## Artikel
Goma, Tag 6

„Ich bin schon aufmüpfig zur Welt gekommen.“

Die Journalistin Solange Lusiku

Eine große Kirche, mehr als 2.500 Menschen. Ein guter Teil von ihnen sind glühende Fans des Oppositionspolitikers, der seit 10 Minuten auf sie einredet. – Ich erwähnte es im letzten Post: Vital Kamerhe, der versucht, die Wucht des „Kongo Tribunal“-Films für seine Zwecke zu nutzen.

Eine Frau, die Moderatorin der Filmdebatte, schreitet langsam zum Platz auf dem Podium, wo der Politiker sitzt. Kerzengerade. Gemessenen Schrittes, in ihrem bodenlangen engen Kleid und imposanten Turban, die blau-silbern glitzern. Sie verschränkt ihre Arme vor der Brust, hebt wie in Zeitlupe den Blick. Als würde sie die Augen verdrehen. Sie schaut ihm in die Augen, nur kurz. Und der mächtige Mann beendet seinen Sermon.
Heute schreibe ich über diese Frau.

Die Journalistin Solange Lusiku Nsimire, 44 Jahre alt, ist im Ostkongo eine Institution. Sie gibt die Zeitung „Le Souverain“ heraus, eines der wenigen unabhängigen Medien in der gesamten DR Kongo. Sie ist Journalistin und Feministin, Ikone und Hassobjekt.

## Bereitgestellte Daten

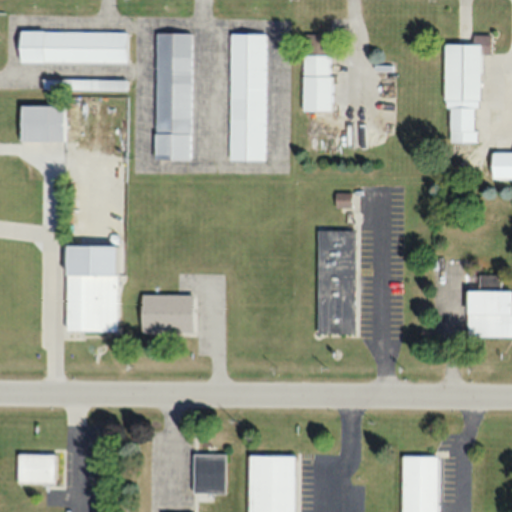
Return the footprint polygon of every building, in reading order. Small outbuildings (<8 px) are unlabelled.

...

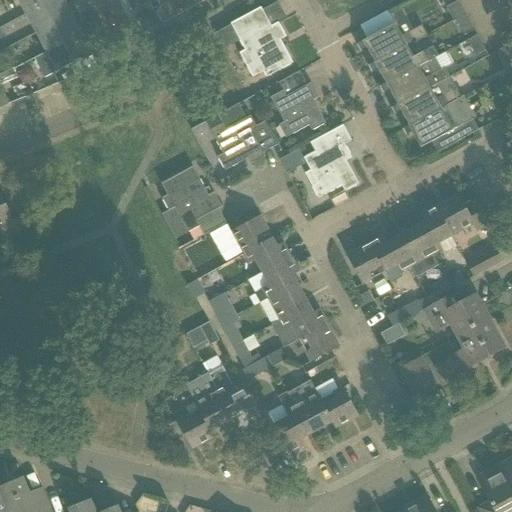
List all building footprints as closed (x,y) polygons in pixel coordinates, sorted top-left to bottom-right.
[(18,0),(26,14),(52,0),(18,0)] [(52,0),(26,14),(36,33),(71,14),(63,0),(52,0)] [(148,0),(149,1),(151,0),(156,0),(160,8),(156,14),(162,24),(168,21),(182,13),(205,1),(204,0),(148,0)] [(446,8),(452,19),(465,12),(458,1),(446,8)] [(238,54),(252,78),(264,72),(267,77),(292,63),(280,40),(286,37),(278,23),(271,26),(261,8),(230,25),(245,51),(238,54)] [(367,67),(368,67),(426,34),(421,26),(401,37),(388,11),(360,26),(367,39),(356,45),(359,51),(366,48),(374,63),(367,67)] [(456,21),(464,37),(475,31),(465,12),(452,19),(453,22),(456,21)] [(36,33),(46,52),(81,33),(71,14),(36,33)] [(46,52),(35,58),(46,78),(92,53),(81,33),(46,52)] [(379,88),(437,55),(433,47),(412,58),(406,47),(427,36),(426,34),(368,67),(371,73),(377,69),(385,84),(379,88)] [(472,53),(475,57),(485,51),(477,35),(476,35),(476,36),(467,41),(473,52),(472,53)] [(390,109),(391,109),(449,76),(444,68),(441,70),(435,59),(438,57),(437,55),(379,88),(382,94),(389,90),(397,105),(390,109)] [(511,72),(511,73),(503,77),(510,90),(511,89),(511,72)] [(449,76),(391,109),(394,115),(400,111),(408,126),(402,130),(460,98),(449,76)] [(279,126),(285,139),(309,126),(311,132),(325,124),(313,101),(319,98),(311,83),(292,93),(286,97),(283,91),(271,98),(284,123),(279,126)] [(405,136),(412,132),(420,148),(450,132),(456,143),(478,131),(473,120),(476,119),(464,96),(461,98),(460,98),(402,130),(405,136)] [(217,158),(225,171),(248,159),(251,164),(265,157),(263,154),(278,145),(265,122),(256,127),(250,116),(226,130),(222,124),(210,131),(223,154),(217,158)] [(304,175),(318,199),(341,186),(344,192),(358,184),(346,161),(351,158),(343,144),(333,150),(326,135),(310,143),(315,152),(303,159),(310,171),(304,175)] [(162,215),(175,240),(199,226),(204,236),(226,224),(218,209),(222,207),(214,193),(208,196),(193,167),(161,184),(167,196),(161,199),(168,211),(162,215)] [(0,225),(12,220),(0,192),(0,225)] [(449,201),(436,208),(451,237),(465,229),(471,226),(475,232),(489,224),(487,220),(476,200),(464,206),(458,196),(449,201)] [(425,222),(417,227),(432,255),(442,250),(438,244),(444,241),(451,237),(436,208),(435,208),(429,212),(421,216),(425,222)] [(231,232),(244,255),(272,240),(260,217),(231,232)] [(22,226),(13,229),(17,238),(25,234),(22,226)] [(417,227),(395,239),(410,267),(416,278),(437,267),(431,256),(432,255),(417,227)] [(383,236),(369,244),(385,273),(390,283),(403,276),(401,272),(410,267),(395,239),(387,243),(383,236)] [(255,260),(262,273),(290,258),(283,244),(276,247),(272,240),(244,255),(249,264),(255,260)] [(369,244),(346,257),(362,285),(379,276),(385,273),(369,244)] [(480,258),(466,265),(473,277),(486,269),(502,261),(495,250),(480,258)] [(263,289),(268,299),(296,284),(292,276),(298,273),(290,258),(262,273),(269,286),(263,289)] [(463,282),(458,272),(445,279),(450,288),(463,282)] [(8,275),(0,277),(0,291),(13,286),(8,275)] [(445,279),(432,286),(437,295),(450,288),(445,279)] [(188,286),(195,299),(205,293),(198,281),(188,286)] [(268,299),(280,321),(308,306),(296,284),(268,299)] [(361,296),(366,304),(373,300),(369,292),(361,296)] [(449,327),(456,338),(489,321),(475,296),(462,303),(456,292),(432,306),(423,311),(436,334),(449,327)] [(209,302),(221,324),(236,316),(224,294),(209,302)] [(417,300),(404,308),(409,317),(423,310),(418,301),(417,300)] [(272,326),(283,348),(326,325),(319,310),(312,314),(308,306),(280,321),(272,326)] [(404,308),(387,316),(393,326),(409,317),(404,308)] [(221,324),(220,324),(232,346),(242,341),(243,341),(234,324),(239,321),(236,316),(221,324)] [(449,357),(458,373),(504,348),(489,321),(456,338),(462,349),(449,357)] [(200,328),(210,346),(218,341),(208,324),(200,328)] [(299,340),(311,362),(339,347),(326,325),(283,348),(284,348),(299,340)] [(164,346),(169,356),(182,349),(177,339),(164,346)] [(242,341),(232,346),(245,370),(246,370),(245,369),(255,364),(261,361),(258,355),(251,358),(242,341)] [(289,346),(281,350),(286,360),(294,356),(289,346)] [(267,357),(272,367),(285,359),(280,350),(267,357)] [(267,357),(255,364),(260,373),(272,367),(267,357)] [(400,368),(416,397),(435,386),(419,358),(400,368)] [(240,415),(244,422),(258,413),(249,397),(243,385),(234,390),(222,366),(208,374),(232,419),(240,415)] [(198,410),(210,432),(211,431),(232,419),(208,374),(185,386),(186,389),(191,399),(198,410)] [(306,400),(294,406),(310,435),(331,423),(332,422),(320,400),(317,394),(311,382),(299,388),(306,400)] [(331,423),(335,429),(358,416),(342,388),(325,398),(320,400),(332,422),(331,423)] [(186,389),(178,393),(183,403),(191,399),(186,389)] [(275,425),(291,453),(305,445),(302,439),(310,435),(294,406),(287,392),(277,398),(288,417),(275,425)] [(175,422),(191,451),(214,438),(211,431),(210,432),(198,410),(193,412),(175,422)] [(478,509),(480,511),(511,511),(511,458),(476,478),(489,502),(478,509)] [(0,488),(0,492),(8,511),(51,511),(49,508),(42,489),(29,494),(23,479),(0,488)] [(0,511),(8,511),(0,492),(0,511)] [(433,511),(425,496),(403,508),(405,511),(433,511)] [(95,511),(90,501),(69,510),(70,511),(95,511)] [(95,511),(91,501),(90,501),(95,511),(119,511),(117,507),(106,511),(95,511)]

## Erklärtes Ziel
Setzen Sie den Artikel über die Journalistin Solange Lusiku Nsimire im Anschluss an seinen letzten Satz fort.

## Ergebnis
Der „Souverain“, Übertitel: „Die Pressefreiheit ist ein Recht, und kein Geschenk des Politikers.“

Der Gouverneur von Süd-Kivu hat Solange mal eine „Hexe“ genannt. Er hat gedroht, sie bis aufs Blut zu bekämpfen – wörtlich „bis auf die Gedärme“ – sobald er nicht mehr an der Macht ist. Also jetzt. Vergangene Woche ist Marcellin Cishambo zurückgetreten. Er hatte seine Beamten 13 Monate lang nicht bezahlt, die Verwaltung lag lahm. Von den katastrophal schlechten Straßen habe ich schon geschrieben, auch vom fehlenden Trinkwasser. Der „Souvrain“ hat das kritisiert, die vielen Unterschriften unter der Rücktrittspetition abgedruckt.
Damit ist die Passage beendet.